Search the data below for the string "with" and copy all lines where it shows up.
Segment Start: DATA LISTING
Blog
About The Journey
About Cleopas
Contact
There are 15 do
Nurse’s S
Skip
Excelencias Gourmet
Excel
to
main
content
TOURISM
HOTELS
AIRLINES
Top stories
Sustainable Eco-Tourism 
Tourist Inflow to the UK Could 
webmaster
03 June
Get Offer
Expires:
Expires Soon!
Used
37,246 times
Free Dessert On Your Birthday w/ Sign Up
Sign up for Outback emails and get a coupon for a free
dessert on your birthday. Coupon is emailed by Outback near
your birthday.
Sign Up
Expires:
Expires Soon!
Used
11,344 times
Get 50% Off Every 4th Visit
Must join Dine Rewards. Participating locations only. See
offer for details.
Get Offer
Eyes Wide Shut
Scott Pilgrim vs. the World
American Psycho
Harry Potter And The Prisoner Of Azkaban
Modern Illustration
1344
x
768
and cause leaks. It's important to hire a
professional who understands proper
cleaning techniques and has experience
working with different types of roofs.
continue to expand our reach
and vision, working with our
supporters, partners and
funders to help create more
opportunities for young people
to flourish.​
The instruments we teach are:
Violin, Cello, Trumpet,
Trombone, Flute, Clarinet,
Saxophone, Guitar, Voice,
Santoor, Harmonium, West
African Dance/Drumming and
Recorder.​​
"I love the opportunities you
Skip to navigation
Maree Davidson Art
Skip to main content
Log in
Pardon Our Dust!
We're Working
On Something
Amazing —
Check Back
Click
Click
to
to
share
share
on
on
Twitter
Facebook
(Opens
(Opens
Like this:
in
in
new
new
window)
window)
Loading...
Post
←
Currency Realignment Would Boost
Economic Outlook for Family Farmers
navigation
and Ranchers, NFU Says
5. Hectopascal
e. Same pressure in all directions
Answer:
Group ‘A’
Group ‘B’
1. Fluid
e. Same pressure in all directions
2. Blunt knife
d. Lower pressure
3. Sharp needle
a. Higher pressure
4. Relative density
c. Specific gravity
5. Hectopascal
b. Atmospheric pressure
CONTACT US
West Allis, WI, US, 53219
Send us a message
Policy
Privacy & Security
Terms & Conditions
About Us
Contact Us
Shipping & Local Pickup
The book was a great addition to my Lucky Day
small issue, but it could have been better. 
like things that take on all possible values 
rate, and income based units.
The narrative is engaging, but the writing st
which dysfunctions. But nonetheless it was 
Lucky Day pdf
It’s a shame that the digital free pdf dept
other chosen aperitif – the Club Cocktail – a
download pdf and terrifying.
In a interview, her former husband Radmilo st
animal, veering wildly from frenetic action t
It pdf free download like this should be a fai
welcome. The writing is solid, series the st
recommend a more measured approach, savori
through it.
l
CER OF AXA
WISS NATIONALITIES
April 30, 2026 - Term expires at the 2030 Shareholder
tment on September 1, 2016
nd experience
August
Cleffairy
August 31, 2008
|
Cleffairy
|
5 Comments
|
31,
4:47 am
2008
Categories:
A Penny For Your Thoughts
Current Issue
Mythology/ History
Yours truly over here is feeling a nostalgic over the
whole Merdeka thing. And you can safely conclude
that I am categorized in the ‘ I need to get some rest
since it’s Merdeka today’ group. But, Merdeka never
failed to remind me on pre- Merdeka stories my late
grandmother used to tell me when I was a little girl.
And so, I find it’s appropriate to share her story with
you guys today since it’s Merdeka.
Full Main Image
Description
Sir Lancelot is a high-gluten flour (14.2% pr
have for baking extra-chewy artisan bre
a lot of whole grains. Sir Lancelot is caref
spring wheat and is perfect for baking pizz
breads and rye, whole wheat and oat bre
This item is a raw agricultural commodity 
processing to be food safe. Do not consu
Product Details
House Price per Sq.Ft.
Segment End: DATA LISTING
* **YOUR RESPONSE**
working with different types of roofs.
and vision, working with our
And so, I find it’s appropriate to share her story with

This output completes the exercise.